* **Given problem 1**
Rewrite the records below from the line containing "Point out each" down to the end of the records, replacing "satellite imagery" with "overhead imagery" and leaving all else unchanged.

Start of Extract provided

THEATRE REVIEW: Cyrano De Bergerac

Reviews, Theatre

The Jamie Lloyd Theatre company production of Cyrano De Bergerac has just finished in the West End but it is going to New York soon. I saw the play for the dress rehearsal when the company were doing a pay-as-much-as-you-can showing as part of their ‘theatre is for all’ campaign. As a student it can be difficult to afford theatre and I think it’s such a great idea to get more young people or people who can’t afford it to go and see a play. Often theatre is regarded as this portentous thing for the wealthy so I think it is so great that the company are trying to make it as accessible as possible.

The play Cyrano De Bergerac follows ‘Cyrano, a talented 17th-century playwright [and soldier] who pursues a woman named Roxane. While he may seem to have a glittering career, his outlook on life is plagued by narcissistic views around him, as Cyrano uses language in order to allure his lover.’ It’s a heartbreaking love story focusing on Cyrano, Roxane and Christian (a new fellow soldier who is more physically attractive than Cyrano but does not have his mind for words and language).

The play itself completely blew me away – I knew it was gong to be a reboot of the classic play (written by Edmund Rostand in 1897) with a modern spin and probably quite paired back as it was directed by Jamie Lloyd. But it completely brought the story into the modern day – making the poetry seem more like rap, giving poetry this ‘cool’ spin and injecting some youth back into it.

End of Extract provided
Start of Supplied material

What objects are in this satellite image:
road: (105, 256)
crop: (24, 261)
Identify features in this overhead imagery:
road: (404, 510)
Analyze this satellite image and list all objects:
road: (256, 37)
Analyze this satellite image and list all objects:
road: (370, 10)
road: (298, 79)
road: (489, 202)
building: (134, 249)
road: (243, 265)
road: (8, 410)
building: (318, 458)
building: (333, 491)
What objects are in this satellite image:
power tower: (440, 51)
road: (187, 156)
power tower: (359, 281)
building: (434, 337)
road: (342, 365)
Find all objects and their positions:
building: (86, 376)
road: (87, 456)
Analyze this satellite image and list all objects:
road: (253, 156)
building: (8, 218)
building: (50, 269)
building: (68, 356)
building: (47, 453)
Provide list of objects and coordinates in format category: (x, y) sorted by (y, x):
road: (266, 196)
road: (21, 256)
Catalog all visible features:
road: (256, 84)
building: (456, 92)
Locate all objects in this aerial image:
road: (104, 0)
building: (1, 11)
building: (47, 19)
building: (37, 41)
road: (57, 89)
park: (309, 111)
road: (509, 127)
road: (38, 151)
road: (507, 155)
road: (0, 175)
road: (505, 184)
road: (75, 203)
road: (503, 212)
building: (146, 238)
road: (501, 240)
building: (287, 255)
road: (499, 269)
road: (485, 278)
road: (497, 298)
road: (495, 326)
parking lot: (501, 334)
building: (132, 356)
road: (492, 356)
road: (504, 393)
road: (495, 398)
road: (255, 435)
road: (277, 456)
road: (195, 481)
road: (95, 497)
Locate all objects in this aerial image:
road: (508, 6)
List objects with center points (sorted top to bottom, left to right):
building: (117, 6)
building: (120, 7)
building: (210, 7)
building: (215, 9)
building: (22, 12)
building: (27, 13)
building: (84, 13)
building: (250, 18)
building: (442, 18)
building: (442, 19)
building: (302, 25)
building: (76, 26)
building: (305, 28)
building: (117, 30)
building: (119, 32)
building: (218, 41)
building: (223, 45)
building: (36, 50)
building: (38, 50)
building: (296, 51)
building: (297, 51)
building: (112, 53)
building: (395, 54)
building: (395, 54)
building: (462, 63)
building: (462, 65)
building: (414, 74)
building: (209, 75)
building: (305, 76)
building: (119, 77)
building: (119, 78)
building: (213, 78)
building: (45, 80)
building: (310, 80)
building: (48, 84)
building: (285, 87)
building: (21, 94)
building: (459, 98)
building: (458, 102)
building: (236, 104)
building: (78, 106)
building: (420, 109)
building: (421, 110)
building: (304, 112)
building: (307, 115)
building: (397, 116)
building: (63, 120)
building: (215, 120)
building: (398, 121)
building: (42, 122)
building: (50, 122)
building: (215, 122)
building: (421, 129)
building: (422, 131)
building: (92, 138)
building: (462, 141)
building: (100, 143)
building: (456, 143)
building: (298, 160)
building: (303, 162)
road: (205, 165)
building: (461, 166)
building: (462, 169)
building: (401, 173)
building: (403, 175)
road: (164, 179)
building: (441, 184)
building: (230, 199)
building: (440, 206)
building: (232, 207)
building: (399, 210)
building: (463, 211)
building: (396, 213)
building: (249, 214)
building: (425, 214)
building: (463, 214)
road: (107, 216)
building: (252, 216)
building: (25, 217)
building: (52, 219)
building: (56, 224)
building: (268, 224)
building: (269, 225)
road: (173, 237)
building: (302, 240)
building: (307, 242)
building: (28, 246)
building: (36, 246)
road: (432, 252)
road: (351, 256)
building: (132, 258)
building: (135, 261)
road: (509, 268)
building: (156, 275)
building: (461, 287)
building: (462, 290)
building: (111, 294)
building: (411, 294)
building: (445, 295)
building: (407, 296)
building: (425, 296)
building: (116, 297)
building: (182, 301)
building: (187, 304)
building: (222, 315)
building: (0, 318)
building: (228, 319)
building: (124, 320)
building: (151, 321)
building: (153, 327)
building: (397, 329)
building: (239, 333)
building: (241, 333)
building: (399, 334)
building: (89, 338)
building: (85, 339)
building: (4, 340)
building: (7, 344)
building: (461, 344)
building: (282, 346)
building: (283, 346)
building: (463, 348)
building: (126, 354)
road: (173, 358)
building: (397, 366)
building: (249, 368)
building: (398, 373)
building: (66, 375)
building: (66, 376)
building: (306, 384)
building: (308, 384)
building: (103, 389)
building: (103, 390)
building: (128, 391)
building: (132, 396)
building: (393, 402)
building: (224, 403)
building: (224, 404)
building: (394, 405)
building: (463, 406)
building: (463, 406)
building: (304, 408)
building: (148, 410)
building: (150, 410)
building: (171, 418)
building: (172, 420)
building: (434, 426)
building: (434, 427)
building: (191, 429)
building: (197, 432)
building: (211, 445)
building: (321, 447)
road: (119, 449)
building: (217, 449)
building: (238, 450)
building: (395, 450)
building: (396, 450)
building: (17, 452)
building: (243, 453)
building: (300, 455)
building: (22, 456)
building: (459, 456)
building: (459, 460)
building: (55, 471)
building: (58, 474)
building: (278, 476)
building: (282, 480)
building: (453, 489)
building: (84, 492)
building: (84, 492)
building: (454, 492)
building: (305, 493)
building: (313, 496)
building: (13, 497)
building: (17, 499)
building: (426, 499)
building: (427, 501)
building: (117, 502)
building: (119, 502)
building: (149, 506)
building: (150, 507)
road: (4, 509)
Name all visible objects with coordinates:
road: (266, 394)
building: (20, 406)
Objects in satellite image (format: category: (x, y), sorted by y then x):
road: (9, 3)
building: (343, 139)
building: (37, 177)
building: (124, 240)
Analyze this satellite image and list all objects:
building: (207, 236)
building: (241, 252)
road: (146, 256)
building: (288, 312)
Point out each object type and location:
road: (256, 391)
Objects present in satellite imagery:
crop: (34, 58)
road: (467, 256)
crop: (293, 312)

End of Supplied material

* **Given problem 2**
List every character from the play whom the theatre review mentions by name.

* **Expected output 1**
Point out each object type and location:
road: (256, 391)
Objects present in overhead imagery:
crop: (34, 58)
road: (467, 256)
crop: (293, 312)

* **Expected output 2**
Cyrano, Roxane, Christian